Output only this range of the data below: the line that contains "For every layout" through the final line, both ends included, each retyped exactly.

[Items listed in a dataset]
::::::::::

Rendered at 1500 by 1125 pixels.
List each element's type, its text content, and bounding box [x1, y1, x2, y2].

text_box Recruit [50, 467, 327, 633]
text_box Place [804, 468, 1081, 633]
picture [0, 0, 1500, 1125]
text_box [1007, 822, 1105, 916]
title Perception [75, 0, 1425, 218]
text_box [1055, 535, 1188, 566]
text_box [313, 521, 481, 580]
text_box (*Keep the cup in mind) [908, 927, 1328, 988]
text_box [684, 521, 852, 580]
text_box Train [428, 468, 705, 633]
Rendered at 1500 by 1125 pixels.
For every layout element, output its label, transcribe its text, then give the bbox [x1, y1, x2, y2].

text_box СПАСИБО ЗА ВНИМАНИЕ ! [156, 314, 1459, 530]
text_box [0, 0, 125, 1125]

::::::::::

Solution:
For every layout element, output its label, transcribe its text, then give the bbox [x1, y1, x2, y2].

text_box СПАСИБО ЗА ВНИМАНИЕ ! [156, 314, 1459, 530]
text_box [0, 0, 125, 1125]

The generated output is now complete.